Serrement! Il y a un accord.
Jack White construit la tension de ce que devrait être la grande apothéose de la première de ses deux spectacles vendus dans la salle de concert d’Utrecht Tivolivredenburg. Juste avant le cours, comme le tout dernier numéro de l’Encore, le riff de renom un leker.
Il ne fait que quelque chose de plus enthousiaste que son instrument ne peut tolérer. Il n’y a donc rien d’autre à faire que la «Armée de sept nations» non pas avec six mais avec seulement cinq cordes.
Mais la grande chose est: cela ne fascine rien du tout. Parce qu’après le Pang! Il semble juste la chanson de bataille emblématique dont la mélodie a niché dans d’innombrables millions de casseroles cérébrales: “Taaa-taa-ta-ta-taaaaaa-daaaa! Et tandis que White laisse son goulot d’étranglement crier sur le cou, il essaie de voter un peu aussi et aussi mauvais que cela entre la fausse guitare.
La perfection est surestimée et Jack White en est une preuve vivante. “Qui a dit que vous deviez acheter une guitare?” Il s’est demandé une fois à haute voix dans le documentaire Ça pourrait devenir fort (2008): sur une étagère, un morceau de fil de fer, des ongles et un marteau Il en avait assez Pour assembler une déchirure élémentaire.
Grâce à cette attitude, il a réussi à conquérir les masses avec son duo de rock de garage enfantin mais brutalement craqué, The White Stripes. C’était (avec la percée de Nirvana) l’un des maigres moments où il y avait très juste la justice dans le courant dominant: percer avec le rock honnête et brut n’était possible! Extra satisfaisant: en plus de la star du monde, White est également devenu un missionnaire qui tenait d’anciens héros (underground) sur le bouclier, pour enregistrer des offres ou a commencé à les enregistrer.
Un miracle
White a toujours conservé son cadeau pour la base. Après les rayures blanches, sa musique dans les groupes de suivi, les Raceurs et le temps mort ont reçu plus de viande sur les os, mais le fondement de la simplicité est resté en tête. Et bien qu’il ait été récompensé sur certains albums solo sur une abondance d’électronique, de battements et de concepts éloignés, publiés l’année dernière Pas de nom Il recommence pour lequel le diable lui a donné naissance: Crack Full Container.

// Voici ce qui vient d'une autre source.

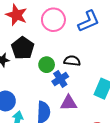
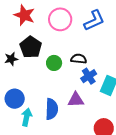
blue cross: (60, 79) -> (89, 76), moved

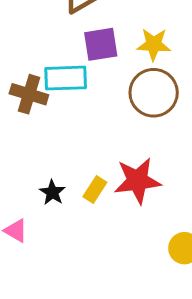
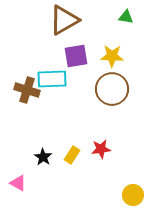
red star: (137, 181) -> (101, 149), size x0.6

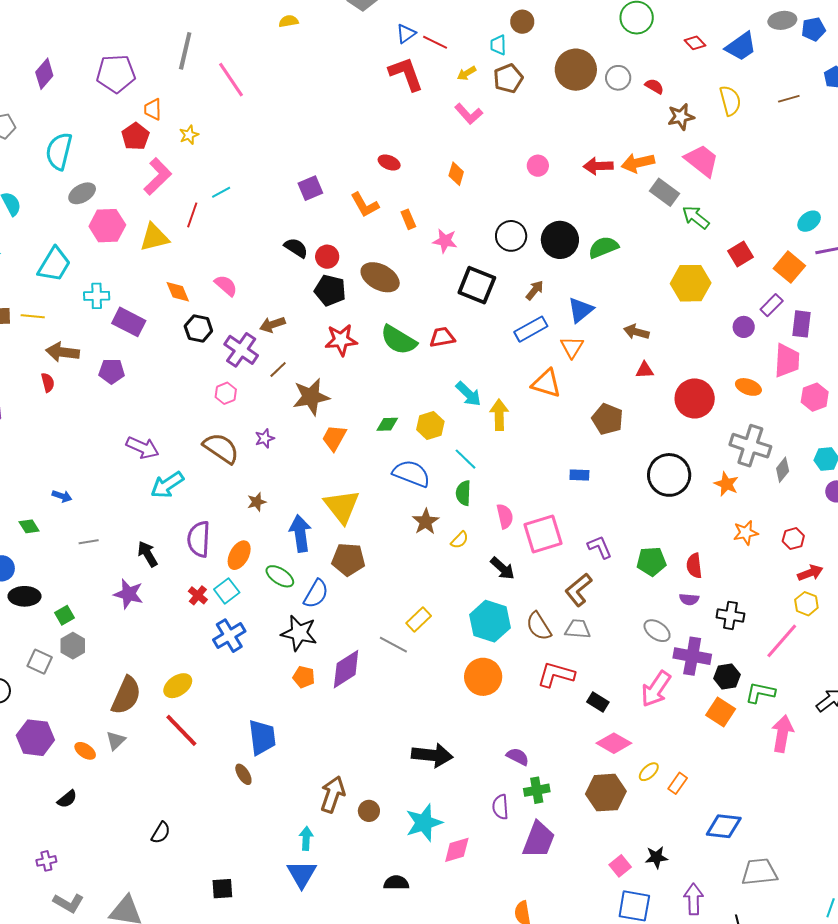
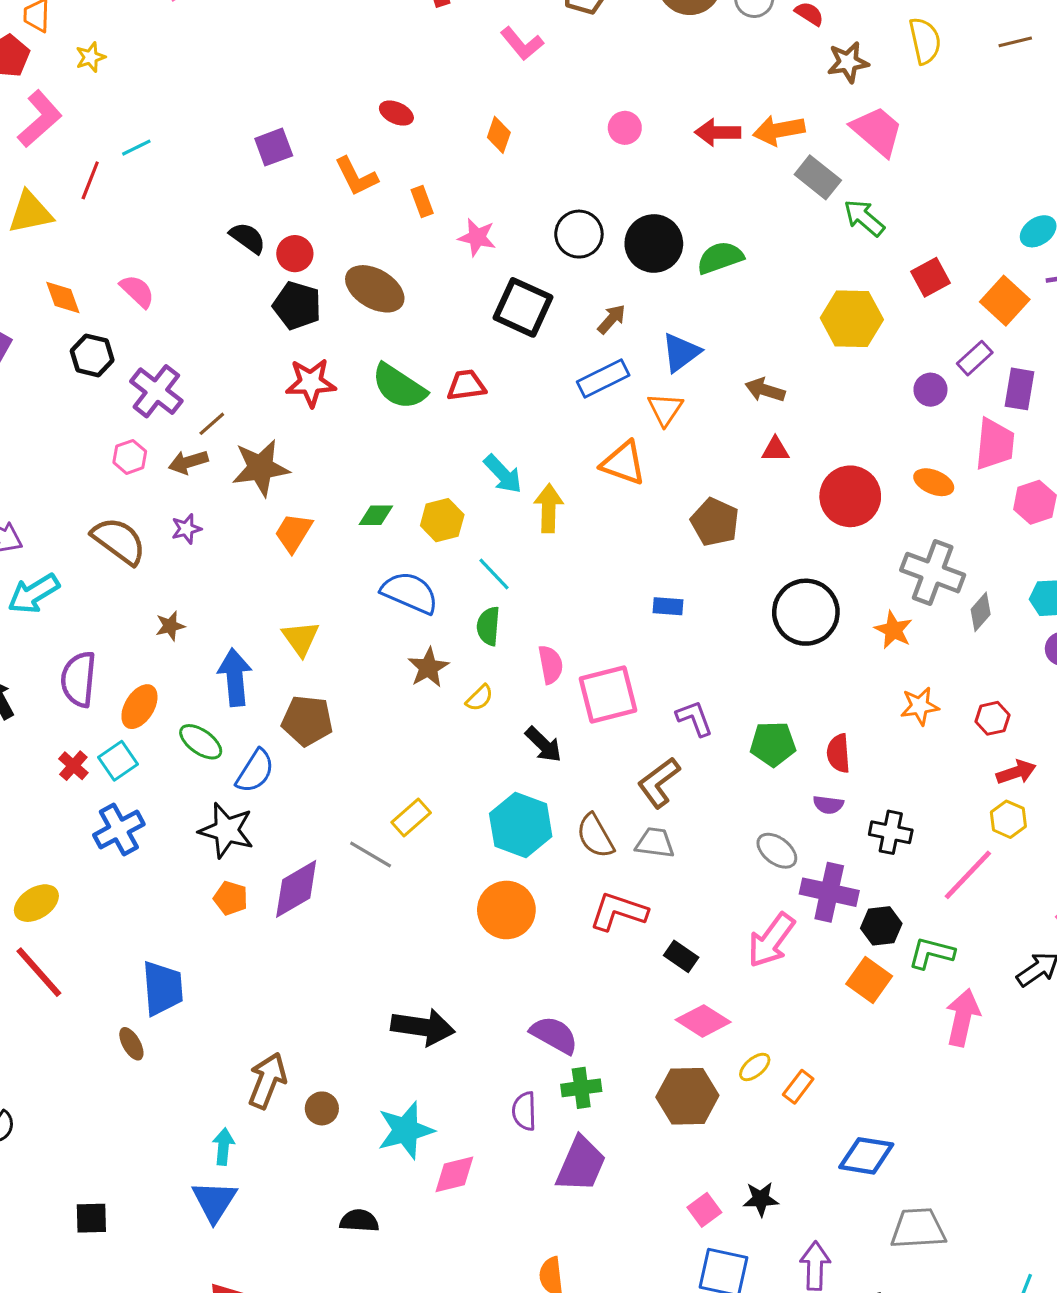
brown arrow: (272, 324) -> (188, 462), moved
yellow triangle: (342, 506) -> (301, 638), size x0.7
purple semicircle: (518, 757) -> (554, 1035), size x1.4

Il le fait mardi soir. Houbs et plein de dévouement blancs en passant par vingt chansons de toute son œuvre en une heure et demie, sans aucune pause respiratoire. Il est merveilleux d’entendre combien «d’hypnotiser» des rayures blanches ressemblent au nouveau venu «c’est ce que je ressens»: dans le cœur, ce sont tous deux à comptes de quatre accords. Et c’est très agréable de voir White transpirer de près plutôt que comme un nain au loin sur la scène d’une grande rockarena ou d’un immense festival.
Il n’est pas venu parler: après le premier barrage de quinze chansons, il dit une fois merci. Après un rappel de cinq chansons et la finale de flexion, il propose rapidement son batteur, son bassiste et son claviériste. De plus, seul son broyage caractéristique et sa voix chantante désespérée sonne. Les solos de guitare de la panique sont tout aussi désespérés: personne ne peut faire maintenir une guitare comme une sirène creuse en tant que Jack White. C’est en fait un miracle qu’il ne casse qu’un accord.